## TÂCHE À RÉALISER
Reproduisez à l'identique un passage du texte sur les Bébés de Frédéric Brandon. Commencez aux mots « Nature Culture » et arrêtez-vous après « de sa conscience. ».

Nature Culture

1981 - 1982

Un bébé par lui même

Un Bébé géant. Je soupçonne Frédéric Brandon d’être tout à fait ce Bébé qui nous habite tous encore plus ou moins. Un Bébé de 40 ans, déguisé en peintre. Un Bébé au métier accompli qui, peut-être pour la première fois dans l’histoire de la peinture, nous livre sans défense à ce moment monstrueux et magnifique : l’Humanité surprise nue comme la vérité ( mais nullement gênée ! ) tandis qu’à l’aube de soi, elle se mire dans la source naissante de sa conscience. 

L’ enfance de l’art en quelque sorte : voilà ce qu’est, dans son résultat concret, cet amour qui nous gouverne. Fantastique « mécanique » de chair rose programmée pour survivre – rien de plus – ! et ce fragile colosse amène l’enfant qui est en nous à la curiosité d’une iconographie teintée d’éternité. Les Bébés de Brandon, avec leur univers de jouets artificiels et leur nid de verdure, c’est la petite enfance quand elle renonce, – le temps d’un éclair, dans notre dos ! - au masque du mignon sous lequel elle camouflait sa force. Alors, elle s’avoue dans son impavidité ambiguë et disons-le, quasi terrifiante : celle que donne la formidable assurance de vivre dans une sphère où l’Amour de l’Autre et l’Amour de Soi ne sont pas en conflit.

## DONNÉES FOURNIES
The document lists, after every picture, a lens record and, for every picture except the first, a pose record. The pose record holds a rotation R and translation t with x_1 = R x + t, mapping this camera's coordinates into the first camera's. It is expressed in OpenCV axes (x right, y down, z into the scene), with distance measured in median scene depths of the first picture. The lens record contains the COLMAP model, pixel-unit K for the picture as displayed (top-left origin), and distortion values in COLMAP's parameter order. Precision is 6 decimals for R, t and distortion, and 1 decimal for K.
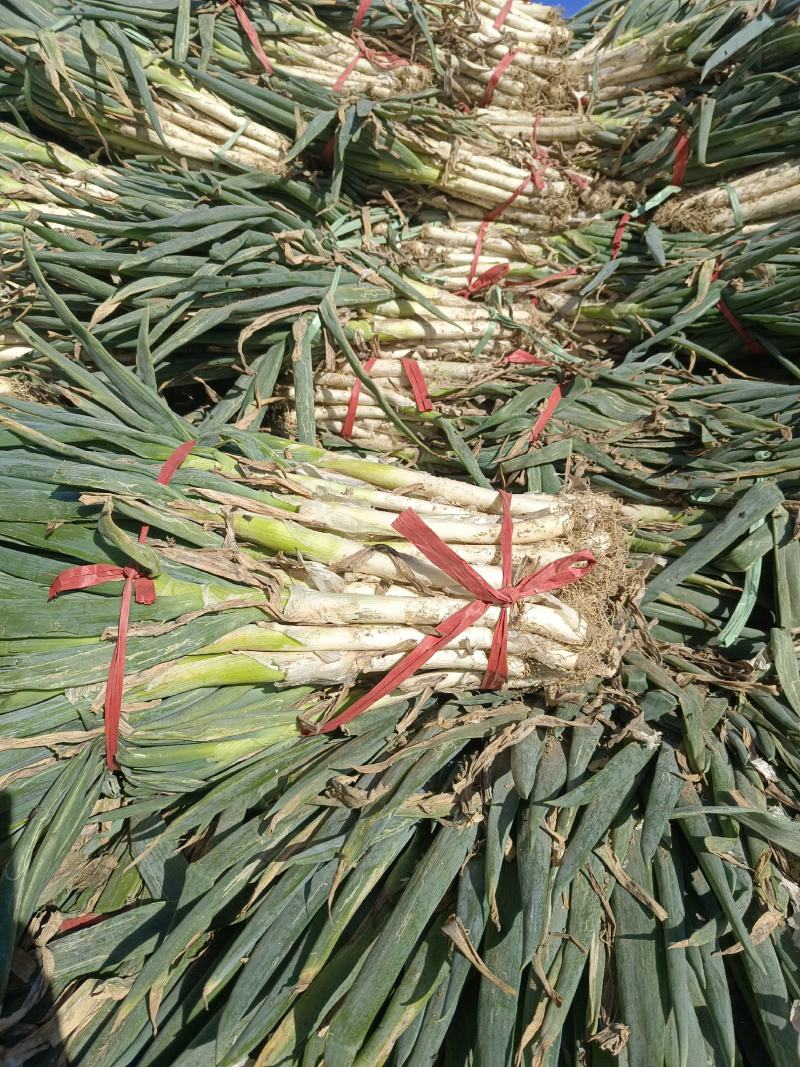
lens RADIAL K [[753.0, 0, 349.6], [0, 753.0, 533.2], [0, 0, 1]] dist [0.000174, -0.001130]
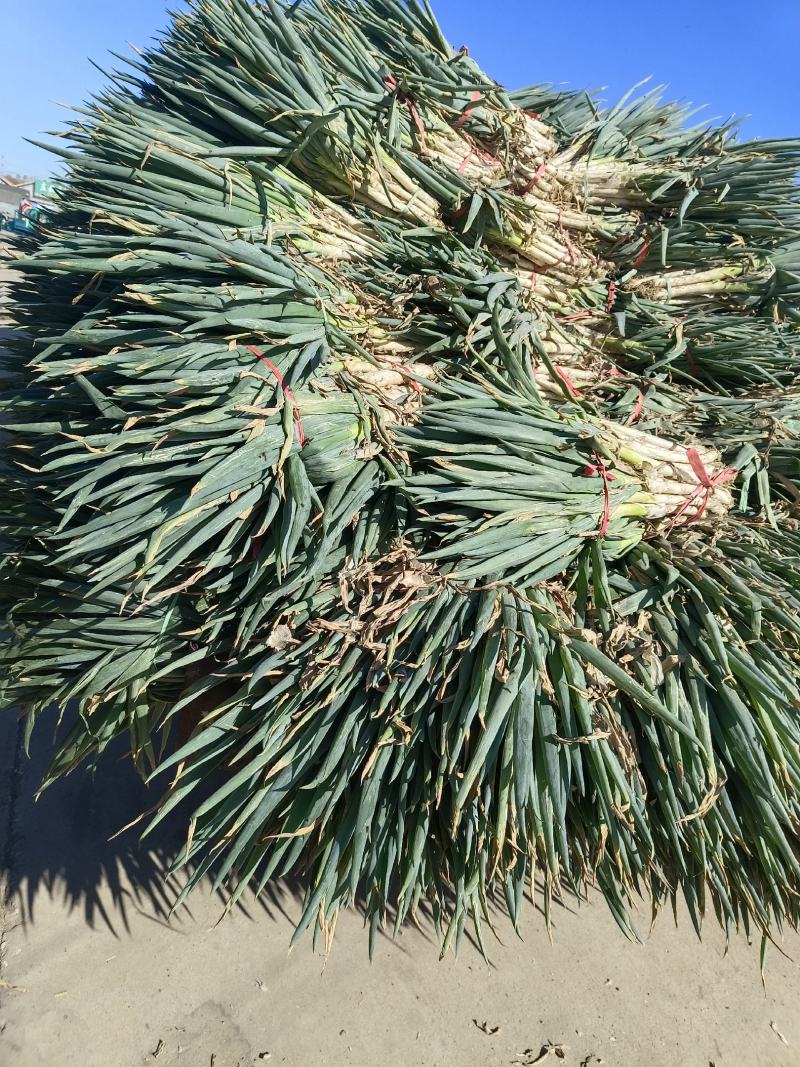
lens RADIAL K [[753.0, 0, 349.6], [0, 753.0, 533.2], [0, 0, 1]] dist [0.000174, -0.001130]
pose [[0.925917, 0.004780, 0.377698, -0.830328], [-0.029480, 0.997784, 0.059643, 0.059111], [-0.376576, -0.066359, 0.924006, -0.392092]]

...

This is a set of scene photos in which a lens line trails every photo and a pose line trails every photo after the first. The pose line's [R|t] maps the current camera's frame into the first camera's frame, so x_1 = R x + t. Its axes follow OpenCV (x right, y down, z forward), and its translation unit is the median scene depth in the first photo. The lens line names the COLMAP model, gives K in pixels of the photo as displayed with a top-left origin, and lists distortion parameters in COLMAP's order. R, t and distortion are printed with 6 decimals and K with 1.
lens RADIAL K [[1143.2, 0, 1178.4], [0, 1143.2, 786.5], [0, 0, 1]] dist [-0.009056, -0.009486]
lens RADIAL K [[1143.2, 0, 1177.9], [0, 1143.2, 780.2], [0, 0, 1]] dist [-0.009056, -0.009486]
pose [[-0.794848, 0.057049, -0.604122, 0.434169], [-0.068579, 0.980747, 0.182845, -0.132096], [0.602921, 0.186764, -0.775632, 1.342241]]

## RÉSULTAT ATTENDU
Nature Culture

1981 - 1982

Un bébé par lui même

Un Bébé géant. Je soupçonne Frédéric Brandon d’être tout à fait ce Bébé qui nous habite tous encore plus ou moins. Un Bébé de 40 ans, déguisé en peintre. Un Bébé au métier accompli qui, peut-être pour la première fois dans l’histoire de la peinture, nous livre sans défense à ce moment monstrueux et magnifique : l’Humanité surprise nue comme la vérité ( mais nullement gênée ! ) tandis qu’à l’aube de soi, elle se mire dans la source naissante de sa conscience.